Reading some more (someone break in when I lose my clue ;-)
Reading the streams page in the wiki about anticompaction, I think the best approach to take when a node gets its disks overfull, is to set the compaction thresholds to 0 on all nodes, decommission the overfull node, wait for stuff to get redistributed, and then clean off the decommissioned node and bootstrap it. Since the disks are too full for an anticompaction, you can't move the token on that node.
Given this, I wonder about the right approach to capacity planning. If I want to store, say, 500M rows, and I know based on current cfstats that the mean compacted size row is 27k, how much overhead is there on top of the 13.5 TB of raw data?
Trying to compute from what I have, in cfstats I have a total "Spaced used (total)" of around 1.6TB (this is only a subset of the data loaded so far), but when I could data directories using du(1) I get around 23TB already used.
Ok, answered part of this myself. You can stop a node, move files around on the data disks, as long as they stay in the right keyspace directories, and all is fine.
Now, I have a single Data.db file which is 900GB and is compacted. The drive its on is only 1.5TB, so it can't anticompact at all. Is there anything I can do? The replication factor is 3, so one idea is to take down the node, blow away the huge file, adjust the token, and restart the node. At that point I'm not sure what to tell the new node or other nodes to do... do I need to run a repair, or a cleanup, or a loadbalance, or ... what?
It would be great to be able to fix a storage quota on a per-data-directory basis, to ensure that enough capacity is retained for anticompaction. Default 45% quota, adjustable for the brave.

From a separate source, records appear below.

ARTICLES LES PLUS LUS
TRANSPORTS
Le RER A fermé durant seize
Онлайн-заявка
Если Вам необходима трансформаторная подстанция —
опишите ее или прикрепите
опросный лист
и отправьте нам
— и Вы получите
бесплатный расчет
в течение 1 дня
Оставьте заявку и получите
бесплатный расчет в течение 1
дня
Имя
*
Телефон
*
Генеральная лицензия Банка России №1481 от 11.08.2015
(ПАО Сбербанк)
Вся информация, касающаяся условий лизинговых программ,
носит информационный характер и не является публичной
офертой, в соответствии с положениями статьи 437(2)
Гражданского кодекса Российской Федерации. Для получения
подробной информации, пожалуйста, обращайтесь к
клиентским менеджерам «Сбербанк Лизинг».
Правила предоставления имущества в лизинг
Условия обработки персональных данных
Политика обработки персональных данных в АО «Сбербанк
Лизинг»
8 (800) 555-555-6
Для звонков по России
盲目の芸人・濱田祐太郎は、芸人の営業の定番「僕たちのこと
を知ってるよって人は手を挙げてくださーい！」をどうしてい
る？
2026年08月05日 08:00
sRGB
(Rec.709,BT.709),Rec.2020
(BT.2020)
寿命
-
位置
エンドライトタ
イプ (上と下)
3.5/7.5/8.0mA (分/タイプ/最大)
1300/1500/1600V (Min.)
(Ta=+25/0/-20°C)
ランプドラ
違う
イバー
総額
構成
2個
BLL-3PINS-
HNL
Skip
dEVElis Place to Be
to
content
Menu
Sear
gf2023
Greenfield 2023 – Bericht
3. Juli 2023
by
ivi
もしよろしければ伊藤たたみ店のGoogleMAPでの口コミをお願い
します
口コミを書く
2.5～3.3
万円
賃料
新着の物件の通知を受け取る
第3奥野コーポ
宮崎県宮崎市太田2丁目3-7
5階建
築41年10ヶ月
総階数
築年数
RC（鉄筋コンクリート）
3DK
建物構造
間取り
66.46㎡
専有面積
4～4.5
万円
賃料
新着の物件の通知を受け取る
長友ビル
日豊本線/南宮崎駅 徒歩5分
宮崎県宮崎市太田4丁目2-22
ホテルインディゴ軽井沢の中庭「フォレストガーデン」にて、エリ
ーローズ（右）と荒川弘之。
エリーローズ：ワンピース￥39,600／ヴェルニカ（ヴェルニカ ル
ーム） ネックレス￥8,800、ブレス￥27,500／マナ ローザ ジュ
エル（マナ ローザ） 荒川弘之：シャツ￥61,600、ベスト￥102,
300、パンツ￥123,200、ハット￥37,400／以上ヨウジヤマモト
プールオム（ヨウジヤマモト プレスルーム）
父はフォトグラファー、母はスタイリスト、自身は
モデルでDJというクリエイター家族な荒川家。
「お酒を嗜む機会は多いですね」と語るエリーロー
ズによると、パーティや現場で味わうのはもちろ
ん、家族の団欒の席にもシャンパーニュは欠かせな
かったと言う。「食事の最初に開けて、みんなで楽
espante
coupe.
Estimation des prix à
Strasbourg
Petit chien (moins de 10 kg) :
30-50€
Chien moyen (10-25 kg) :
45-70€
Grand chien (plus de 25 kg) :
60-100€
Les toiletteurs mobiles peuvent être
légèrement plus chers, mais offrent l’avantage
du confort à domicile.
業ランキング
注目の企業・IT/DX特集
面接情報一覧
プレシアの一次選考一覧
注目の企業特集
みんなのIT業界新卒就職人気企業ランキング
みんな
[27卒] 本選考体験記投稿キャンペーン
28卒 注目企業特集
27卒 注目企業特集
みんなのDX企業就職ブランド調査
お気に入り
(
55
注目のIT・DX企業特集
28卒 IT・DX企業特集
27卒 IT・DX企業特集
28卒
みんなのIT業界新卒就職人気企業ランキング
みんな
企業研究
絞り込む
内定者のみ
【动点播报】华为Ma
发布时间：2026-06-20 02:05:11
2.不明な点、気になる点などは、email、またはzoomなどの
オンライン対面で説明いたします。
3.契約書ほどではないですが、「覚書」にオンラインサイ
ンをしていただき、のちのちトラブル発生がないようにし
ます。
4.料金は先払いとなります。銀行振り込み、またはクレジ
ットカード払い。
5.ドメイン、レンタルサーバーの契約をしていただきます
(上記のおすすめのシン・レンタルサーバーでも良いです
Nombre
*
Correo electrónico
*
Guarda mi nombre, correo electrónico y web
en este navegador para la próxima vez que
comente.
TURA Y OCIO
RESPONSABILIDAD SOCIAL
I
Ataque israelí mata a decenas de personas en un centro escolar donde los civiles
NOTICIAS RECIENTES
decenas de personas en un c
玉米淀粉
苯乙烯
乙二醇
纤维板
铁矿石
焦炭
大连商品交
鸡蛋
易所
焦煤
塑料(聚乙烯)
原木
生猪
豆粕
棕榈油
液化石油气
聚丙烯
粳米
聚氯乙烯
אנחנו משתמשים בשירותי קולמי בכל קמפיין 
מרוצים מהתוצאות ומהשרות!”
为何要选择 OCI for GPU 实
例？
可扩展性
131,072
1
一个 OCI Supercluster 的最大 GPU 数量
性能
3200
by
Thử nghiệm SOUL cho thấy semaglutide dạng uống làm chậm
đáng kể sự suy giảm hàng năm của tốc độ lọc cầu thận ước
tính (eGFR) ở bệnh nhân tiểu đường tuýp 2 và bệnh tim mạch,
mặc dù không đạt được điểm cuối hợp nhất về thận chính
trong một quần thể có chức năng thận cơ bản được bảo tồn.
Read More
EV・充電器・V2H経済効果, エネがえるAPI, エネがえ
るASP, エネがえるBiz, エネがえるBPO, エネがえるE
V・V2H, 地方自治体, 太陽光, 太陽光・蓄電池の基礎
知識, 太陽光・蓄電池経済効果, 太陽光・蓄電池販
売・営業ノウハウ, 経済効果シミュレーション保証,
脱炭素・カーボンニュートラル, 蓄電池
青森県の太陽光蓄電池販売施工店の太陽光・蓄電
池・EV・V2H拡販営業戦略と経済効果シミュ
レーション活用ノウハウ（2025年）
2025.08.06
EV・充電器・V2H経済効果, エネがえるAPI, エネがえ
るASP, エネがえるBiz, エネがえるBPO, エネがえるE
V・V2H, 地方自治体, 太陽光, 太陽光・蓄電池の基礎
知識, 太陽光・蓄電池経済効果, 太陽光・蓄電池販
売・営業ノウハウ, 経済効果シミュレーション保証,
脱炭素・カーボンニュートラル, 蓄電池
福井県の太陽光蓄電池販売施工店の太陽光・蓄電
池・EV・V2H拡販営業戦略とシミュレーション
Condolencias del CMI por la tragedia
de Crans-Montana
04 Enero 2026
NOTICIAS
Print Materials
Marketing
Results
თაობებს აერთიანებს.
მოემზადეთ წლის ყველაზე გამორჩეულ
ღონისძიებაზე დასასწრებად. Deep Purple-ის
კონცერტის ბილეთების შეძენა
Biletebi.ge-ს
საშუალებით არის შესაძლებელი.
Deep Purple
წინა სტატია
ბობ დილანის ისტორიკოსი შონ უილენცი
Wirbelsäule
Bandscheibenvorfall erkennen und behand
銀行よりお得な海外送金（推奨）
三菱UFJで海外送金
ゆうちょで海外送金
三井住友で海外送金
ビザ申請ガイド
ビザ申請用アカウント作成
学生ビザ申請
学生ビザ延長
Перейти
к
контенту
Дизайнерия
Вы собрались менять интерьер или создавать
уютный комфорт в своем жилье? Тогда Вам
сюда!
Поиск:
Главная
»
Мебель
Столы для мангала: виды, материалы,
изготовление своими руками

IanOn Tue, Jun 1, 2010 at 4:08 PM, Ian Soboroff <email@example.com> wrote:My nodes have 5 disks and are using them separately as data disks. The usage on the disks is not uniform, and one is nearly full. Is there some way to manually balance the files across the disks? Pretty much anything done via nodetool incurs an anticompaction with obviously fails. system/ is not the problem, it's in my data's keyspace.